### WORK TASK
Output the data unchanged and complete, minus the images.

### Machine-readable electronics designs

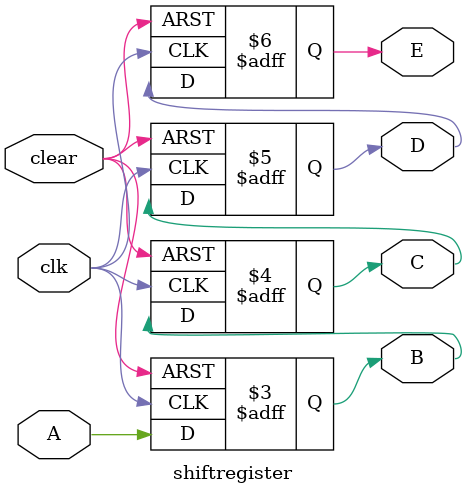
<source format=v>
module shiftregister(A,B,C,D,E,clk,clear);

input A;
input clk,clear;
output reg B,C,D,E;

always @(posedge clk or negedge clear)
 begin
   if(!clear) begin B=0;C=0;D=0;E=0; end 
	else
	begin
	   E<=D;
		D<=C;
		C<=B;
		B<=A;
	end
	
 end
endmodule
		
		

</source>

### WRITTEN ANSWER
<source format=v>
module shiftregister(A,B,C,D,E,clk,clear);

input A;
input clk,clear;
output reg B,C,D,E;

always @(posedge clk or negedge clear)
 begin
   if(!clear) begin B=0;C=0;D=0;E=0; end 
	else
	begin
	   E<=D;
		D<=C;
		C<=B;
		B<=A;
	end
	
 end
endmodule
		
		

</source>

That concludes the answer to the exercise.